# Finetune an OSS model for out bot

We will use the [trl]() library to make our life easy! Most of the code comes from the official [trl finetune example](https://github.com/huggingface/trl/blob/main/examples/scripts/sft.py)

In [17]:
# !pip install accelerate transformers datasets bitsandbytes peft trl

In [18]:
from dataclasses import dataclass, field
from typing import Optional

import torch
from accelerate import Accelerator
from datasets import load_dataset
from peft import LoraConfig
from tqdm import tqdm
from transformers import AutoModelForCausalLM, BitsAndBytesConfig, HfArgumentParser, TrainingArguments

import wandb

from trl import SFTTrainer

from ft_utils import read_file, load_ds_from_artifact, LLMSampleCB, generate

What is really handy here is the data preprocessing that is baked into the `SFTTrainer` class, this trainer is a thing wrapper around the transformer's `Trainer` but adds the necessary preprocessing needed to format and pack our instruction dataset.

## Data

We will grab our dataset previously created

In [19]:
training_data_path = "dataset/"

In [20]:
# by default the split is called train
ds = load_dataset("json", data_files=f"{training_data_path}/*.json")["train"].shuffle()

In [21]:
ds

Dataset({
    features: ['user', 'answer'],
    num_rows: 616
})

In [22]:
ds[0:3]

{'user': ["Bats are just regular old flying mammals.
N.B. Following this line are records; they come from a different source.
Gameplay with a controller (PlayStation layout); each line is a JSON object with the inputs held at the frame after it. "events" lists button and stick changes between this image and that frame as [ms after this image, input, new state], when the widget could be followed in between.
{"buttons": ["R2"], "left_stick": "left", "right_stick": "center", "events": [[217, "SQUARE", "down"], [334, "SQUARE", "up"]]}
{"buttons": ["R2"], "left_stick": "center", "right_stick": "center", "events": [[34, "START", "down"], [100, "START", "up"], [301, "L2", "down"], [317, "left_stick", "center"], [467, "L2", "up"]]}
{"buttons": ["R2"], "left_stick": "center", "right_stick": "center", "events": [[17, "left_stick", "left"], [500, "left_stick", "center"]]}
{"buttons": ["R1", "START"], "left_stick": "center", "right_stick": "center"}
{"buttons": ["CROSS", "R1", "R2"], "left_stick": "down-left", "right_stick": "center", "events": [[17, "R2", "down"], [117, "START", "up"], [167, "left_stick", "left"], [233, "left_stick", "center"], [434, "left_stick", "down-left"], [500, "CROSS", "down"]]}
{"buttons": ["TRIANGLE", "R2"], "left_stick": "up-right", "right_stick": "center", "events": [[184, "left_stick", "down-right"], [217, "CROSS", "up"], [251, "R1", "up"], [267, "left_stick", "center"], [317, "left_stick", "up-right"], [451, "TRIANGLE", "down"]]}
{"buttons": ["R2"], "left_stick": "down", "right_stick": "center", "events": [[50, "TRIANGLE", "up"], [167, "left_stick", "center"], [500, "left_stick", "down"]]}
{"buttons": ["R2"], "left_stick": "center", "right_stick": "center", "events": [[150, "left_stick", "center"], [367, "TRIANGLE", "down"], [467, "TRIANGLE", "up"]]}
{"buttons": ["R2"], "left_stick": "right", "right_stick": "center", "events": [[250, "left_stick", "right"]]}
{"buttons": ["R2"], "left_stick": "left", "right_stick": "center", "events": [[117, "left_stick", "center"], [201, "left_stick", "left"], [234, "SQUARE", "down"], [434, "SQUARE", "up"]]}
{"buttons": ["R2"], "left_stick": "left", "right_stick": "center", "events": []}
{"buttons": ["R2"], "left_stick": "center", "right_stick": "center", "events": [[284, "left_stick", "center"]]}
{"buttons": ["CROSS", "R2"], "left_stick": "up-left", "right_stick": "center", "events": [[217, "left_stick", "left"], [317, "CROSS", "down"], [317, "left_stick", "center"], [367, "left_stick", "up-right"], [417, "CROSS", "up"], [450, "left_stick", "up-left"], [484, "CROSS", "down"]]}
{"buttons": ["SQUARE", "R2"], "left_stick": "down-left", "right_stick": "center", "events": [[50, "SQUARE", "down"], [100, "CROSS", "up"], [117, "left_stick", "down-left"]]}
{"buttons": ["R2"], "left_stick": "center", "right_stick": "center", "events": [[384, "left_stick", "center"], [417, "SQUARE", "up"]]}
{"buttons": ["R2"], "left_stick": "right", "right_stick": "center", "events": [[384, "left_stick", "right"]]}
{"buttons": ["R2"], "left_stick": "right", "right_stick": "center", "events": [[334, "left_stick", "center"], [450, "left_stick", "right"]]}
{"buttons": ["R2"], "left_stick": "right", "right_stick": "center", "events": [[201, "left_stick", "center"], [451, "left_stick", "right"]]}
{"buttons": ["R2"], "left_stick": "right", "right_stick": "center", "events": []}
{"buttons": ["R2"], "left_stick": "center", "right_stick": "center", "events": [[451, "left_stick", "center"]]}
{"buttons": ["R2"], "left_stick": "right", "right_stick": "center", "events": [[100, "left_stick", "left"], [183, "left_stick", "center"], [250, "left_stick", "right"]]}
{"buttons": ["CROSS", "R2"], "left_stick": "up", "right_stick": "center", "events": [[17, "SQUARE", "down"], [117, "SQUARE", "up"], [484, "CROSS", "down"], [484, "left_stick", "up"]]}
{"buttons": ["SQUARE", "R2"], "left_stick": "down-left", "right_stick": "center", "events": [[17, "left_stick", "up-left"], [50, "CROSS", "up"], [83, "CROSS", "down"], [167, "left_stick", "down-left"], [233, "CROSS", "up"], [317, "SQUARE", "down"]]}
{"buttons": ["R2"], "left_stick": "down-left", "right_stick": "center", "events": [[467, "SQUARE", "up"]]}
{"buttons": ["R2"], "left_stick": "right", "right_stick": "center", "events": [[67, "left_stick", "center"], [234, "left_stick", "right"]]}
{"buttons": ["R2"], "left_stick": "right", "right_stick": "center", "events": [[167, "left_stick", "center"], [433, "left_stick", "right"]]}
But don't tell anyone I said that, or they might start",
  'You know, Goldilocks and the Three Bears?',
  'Thanks.'],
 'answer': ['other()', 'other()', 'other()']}

In [23]:
splitted_ds = ds.train_test_split(test_size=0.1)

Let's save this split in Hugging Face dataset format (fast parquet files unde the hood)

In [24]:
splitted_ds.save_to_disk(f"{training_data_path}/split_dataset")

Saving the dataset (0/1 shards):   0%|          | 0/554 [00:00<?, ? examples/s]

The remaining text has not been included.